Pour l'utilisateur, cela signifie que les hausses de prix vont se poursuivre. Les négociations entre sidérurgistes et constructeurs d'automobiles, qui se déroulent en ce moment, sont placées sous le signe des augmentations. En Allemagne, un constructeur aurait déja accepté une hausse de 80 marks la tonne (environ 280 francs) pour les produits plats et l'on parle de 200 à 250 marks d'augmentation (700 à 850 francs) pour les aciers de construction mécanique. En France, les chiffres qui circulent sont de 200 francs la tonne pour les produits plats et 300 à 400 francs pour les aciers de construction mécanique.
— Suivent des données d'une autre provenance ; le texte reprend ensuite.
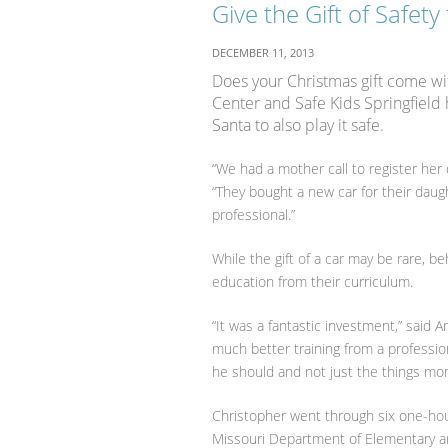
Give the Gift of Safety
DECEMBER 11, 2013
Does your Christmas gift come wit
Center and Safe Kids Springfield 
Santa to also play it safe.
“We had a mother call to register her 
“They bought a new car for their dau
professional.”
While the gift of a car may be rare, b
education from their curriculum.
“It was a fantastic investment,” said
much better training from a profession
he should and not just the things mo
Christopher went through six one-hou
Missouri Department of Elementary an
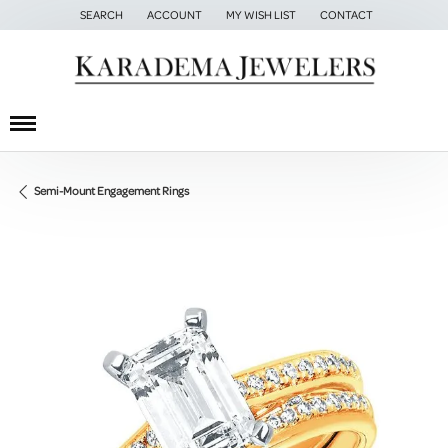
SEARCH
ACCOUNT
MY WISH LIST
CONTACT
TOGGLE TOOLBAR SEARCH MENU
TOGGLE MY ACCOUNT MENU
TOGGLE MY WISH LIST
Semi-Mount Engagement Rings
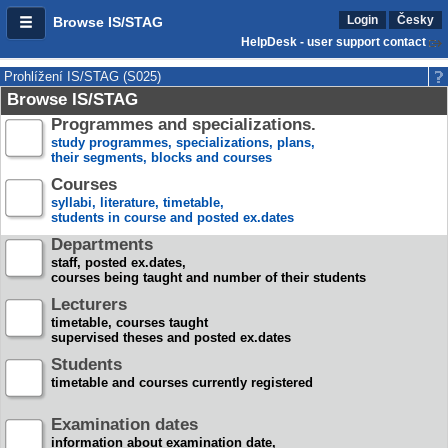
Login
Česky
Browse IS/STAG
HelpDesk - user support contact
Prohlížení IS/STAG (S025)
Browse IS/STAG
Programmes and specializations.
study programmes, specializations, plans,
their segments, blocks and courses
Courses
syllabi, literature, timetable,
students in course and posted ex.dates
Departments
staff, posted ex.dates,
courses being taught and number of their students
Lecturers
timetable, courses taught
supervised theses and posted ex.dates
Students
timetable and courses currently registered
Examination dates
information about examination date,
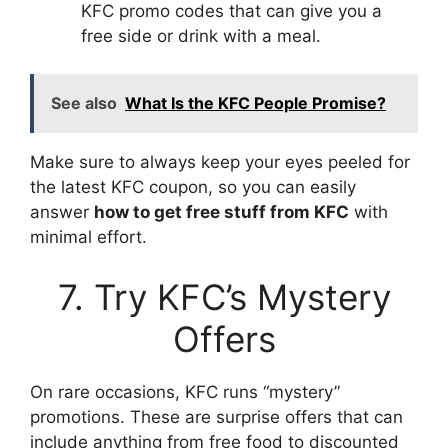
KFC promo codes that can give you a
free side or drink with a meal.
See also
What Is the KFC People Promise?
Make sure to always keep your eyes peeled for
the latest KFC coupon, so you can easily
answer
how to get free stuff from KFC
with
minimal effort.
7. Try KFC’s Mystery
Offers
On rare occasions, KFC runs “mystery”
promotions. These are surprise offers that can
include anything from free food to discounted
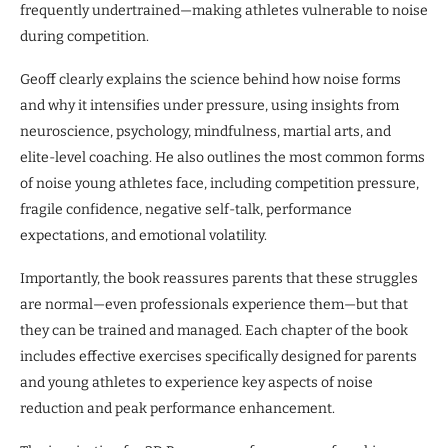
frequently undertrained—making athletes vulnerable to noise
during competition.
Geoff clearly explains the science behind how noise forms
and why it intensifies under pressure, using insights from
neuroscience, psychology, mindfulness, martial arts, and
elite-level coaching. He also outlines the most common forms
of noise young athletes face, including competition pressure,
fragile confidence, negative self-talk, performance
expectations, and emotional volatility.
Importantly, the book reassures parents that these struggles
are normal—even professionals experience them—but that
they can be trained and managed. Each chapter of the book
includes effective exercises specifically designed for parents
and young athletes to experience key aspects of noise
reduction and peak performance enhancement.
Profitant de l'allongement des délais de livraison et du désir des clients d'assurer leurs approvisionnements, les producteurs d'acier préparent des hausses sensibles en 1995. Trois augmentations de 100 francs la tonne sont ainsi prévues en janvier, avril et septembre pour les tôles à froid et galvanisées. Pour le fil machine 50 marks (170 francs) sont annoncées pour janvier. Mais les tréfileurssemblent décidés à ne pas accepter plus de 100 francs d'augmentation. Pour l'instant, le rapport des forces est nettement en faveur des sidérurgistes. Dans beaucoup de spécialités, le carnet de commandes du premier trimestre 1995 est déjà rempli. La plupart des importateurs d'aciers de construction mécanique ont déjà placé l'essentiel des quotas alloués par leur maison-mère au marché français. Pour tout ce qui touche au monde de l'automobile et de la mécanique, les fournisseurs refusent donc de s'engager sur des niveaux de prix annuels auprès des sous-traitants. Aux protestations de leurs clients, ils répondent que la sous-traitance n'a pas répercuté dans ses prix la totalité des chutes de prix dont elle a bénéficié lors de la crise.

Accalmie de la demande

Mais la situation est peut-être moins figée qu'il n'y paraît. Si 1995 sera sans doute une bonne année pour l'automobile, l'activité reste moyenne dans de nombreux domaines, voire médiocre pour le B-TP (à l'exception notable de l'Allemagne). De plus, estiment certains producteurs, la demande liée à la reconstitution des stocks et aux achats de précaution devrait diminuer. Un phénomène qui se traduit depuis la rentrée par une diminution des entrées mensuelles de commandes enregistrées par Ascométal. Il est vrai que le rythme constaté avant les vacances était anormalement élevé. Si les tensions sur les approvisionnements en acier sont toujours là, le doute subsiste donc sur ce qui se passera à partir de la mi-1995. Les exportations ont joué un rôle non négligeable dans la remontée des prix. En 1993, la sidérurgie européenne a dégagé un solde exportateur net de 18 millions de tonnes, au lieu des 10 millions de tonnes atteints à l'ordinaire.En 1994, ce record sera sans doute battu.Beaucoup dépend donc de la demande américaine, qui reste forte, et des importations chinoises, qui ont représenté 10% de la production mondiale l'an dernier, et seulement 3% cette année. Autre inconnue, l'attitude de la Russie et de l'Ukraine. La production d'acier de l'ex-Union soviétique a chuté de 140 millions de tonnes en 1988 à 80 millions de tonnes cette année.D'importantes capacités de production sont donc en réserve et constituent une menace potentielle. Enfin, la Commission de Bruxelles a décidé comme conséquence de l'abandon du plan de restructuration de la sidérurgie d'avancer à fin 1994 l'ouverture des frontières de l'Union européenne aux produits en provenance des pays de l'Europe centrale. Une décision qui pourrait contribuer à redonner une marge de manoeuvre aux clients de la sidérurgie.